| TASK BRIEF |
Set down exactly the lines from the first line of the records through the line that contains "annan, että koirani", and leave every picture out.

═══ INFORMATION

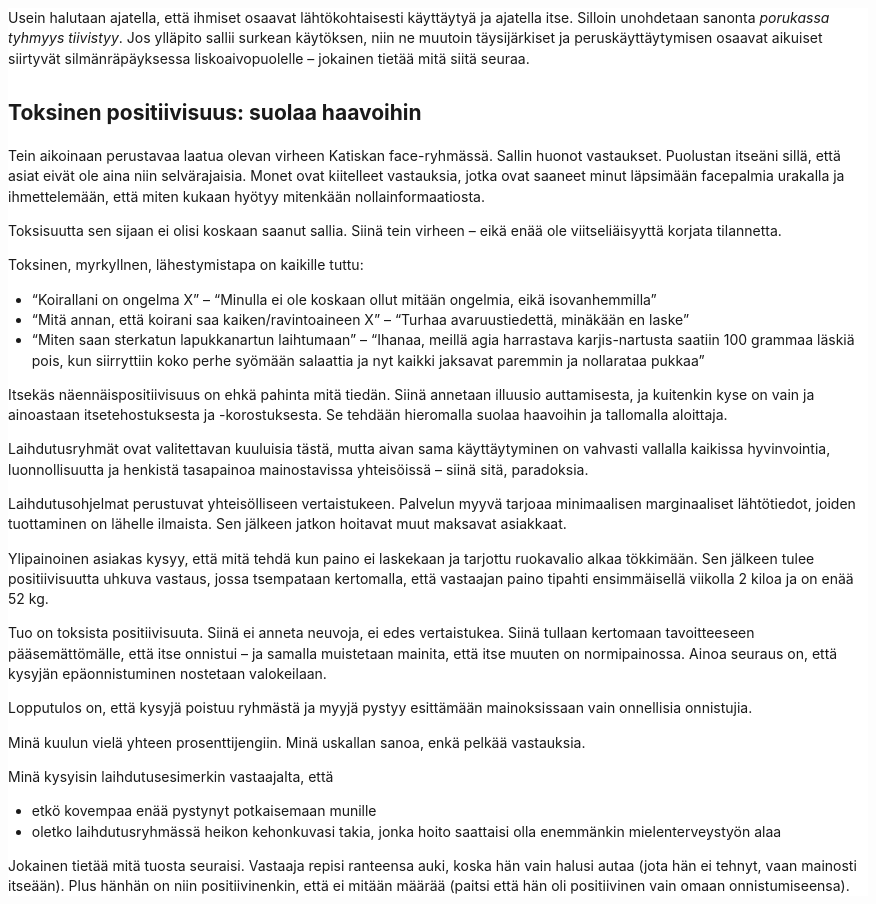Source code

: Usein halutaan ajatella, että ihmiset osaavat lähtökohtaisesti käyttäytyä ja ajatella itse. Silloin unohdetaan sanonta _porukassa tyhmyys tiivistyy_. Jos ylläpito sallii surkean käytöksen, niin ne muutoin täysijärkiset ja peruskäyttäytymisen osaavat aikuiset siirtyvät silmänräpäyksessa liskoaivopuolelle – jokainen tietää mitä siitä seuraa.

## Toksinen positiivisuus: suolaa haavoihin

Tein aikoinaan perustavaa laatua olevan virheen Katiskan face-ryhmässä. Sallin huonot vastaukset. Puolustan itseäni sillä, että asiat eivät ole aina niin selvärajaisia. Monet ovat kiitelleet vastauksia, jotka ovat saaneet minut läpsimään facepalmia urakalla ja ihmettelemään, että miten kukaan hyötyy mitenkään nollainformaatiosta.

Toksisuutta sen sijaan ei olisi koskaan saanut sallia. Siinä tein virheen – eikä enää ole viitseliäisyyttä korjata tilannetta.

Toksinen, myrkyllnen, lähestymistapa on kaikille tuttu:

- “Koirallani on ongelma X” – “Minulla ei ole koskaan ollut mitään ongelmia, eikä isovanhemmilla”
- “Mitä annan, että koirani saa kaiken/ravintoaineen X” – “Turhaa avaruustiedettä, minäkään en laske”
- “Miten saan sterkatun lapukkanartun laihtumaan” – “Ihanaa, meillä agia harrastava karjis-nartusta saatiin 100 grammaa läskiä pois, kun siirryttiin koko perhe syömään salaattia ja nyt kaikki jaksavat paremmin ja nollarataa pukkaa”

Itsekäs näennäispositiivisuus on ehkä pahinta mitä tiedän. Siinä annetaan illuusio auttamisesta, ja kuitenkin kyse on vain ja ainoastaan itsetehostuksesta ja -korostuksesta. Se tehdään hieromalla suolaa haavoihin ja tallomalla aloittaja.

Laihdutusryhmät ovat valitettavan kuuluisia tästä, mutta aivan sama käyttäytyminen on vahvasti vallalla kaikissa hyvinvointia, luonnollisuutta ja henkistä tasapainoa mainostavissa yhteisöissä – siinä sitä, paradoksia.

Laihdutusohjelmat perustuvat yhteisölliseen vertaistukeen. Palvelun myyvä tarjoaa minimaalisen marginaaliset lähtötiedot, joiden tuottaminen on lähelle ilmaista. Sen jälkeen jatkon hoitavat muut maksavat asiakkaat.

Ylipainoinen asiakas kysyy, että mitä tehdä kun paino ei laskekaan ja tarjottu ruokavalio alkaa tökkimään. Sen jälkeen tulee positiivisuutta uhkuva vastaus, jossa tsempataan kertomalla, että vastaajan paino tipahti ensimmäisellä viikolla 2 kiloa ja on enää 52 kg.

Tuo on toksista positiivisuuta. Siinä ei anneta neuvoja, ei edes vertaistukea. Siinä tullaan kertomaan tavoitteeseen pääsemättömälle, että itse onnistui – ja samalla muistetaan mainita, että itse muuten on normipainossa. Ainoa seuraus on, että kysyjän epäonnistuminen nostetaan valokeilaan.

Lopputulos on, että kysyjä poistuu ryhmästä ja myyjä pystyy esittämään mainoksissaan vain onnellisia onnistujia.

Minä kuulun vielä yhteen prosenttijengiin. Minä uskallan sanoa, enkä pelkää vastauksia.

Minä kysyisin laihdutusesimerkin vastaajalta, että

- etkö kovempaa enää pystynyt potkaisemaan munille
- oletko laihdutusryhmässä heikon kehonkuvasi takia, jonka hoito saattaisi olla enemmänkin mielenterveystyön alaa

Jokainen tietää mitä tuosta seuraisi. Vastaaja repisi ranteensa auki, koska hän vain halusi autaa (jota hän ei tehnyt, vaan mainosti itseään). Plus hänhän on niin positiivinenkin, että ei mitään määrää (paitsi että hän oli positiivinen vain omaan onnistumiseensa).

══════

| EXERCISE OUTPUT |
Source code

: Usein halutaan ajatella, että ihmiset osaavat lähtökohtaisesti käyttäytyä ja ajatella itse. Silloin unohdetaan sanonta _porukassa tyhmyys tiivistyy_. Jos ylläpito sallii surkean käytöksen, niin ne muutoin täysijärkiset ja peruskäyttäytymisen osaavat aikuiset siirtyvät silmänräpäyksessa liskoaivopuolelle – jokainen tietää mitä siitä seuraa.

## Toksinen positiivisuus: suolaa haavoihin

Tein aikoinaan perustavaa laatua olevan virheen Katiskan face-ryhmässä. Sallin huonot vastaukset. Puolustan itseäni sillä, että asiat eivät ole aina niin selvärajaisia. Monet ovat kiitelleet vastauksia, jotka ovat saaneet minut läpsimään facepalmia urakalla ja ihmettelemään, että miten kukaan hyötyy mitenkään nollainformaatiosta.

Toksisuutta sen sijaan ei olisi koskaan saanut sallia. Siinä tein virheen – eikä enää ole viitseliäisyyttä korjata tilannetta.

Toksinen, myrkyllnen, lähestymistapa on kaikille tuttu:

- “Koirallani on ongelma X” – “Minulla ei ole koskaan ollut mitään ongelmia, eikä isovanhemmilla”
- “Mitä annan, että koirani saa kaiken/ravintoaineen X” – “Turhaa avaruustiedettä, minäkään en laske”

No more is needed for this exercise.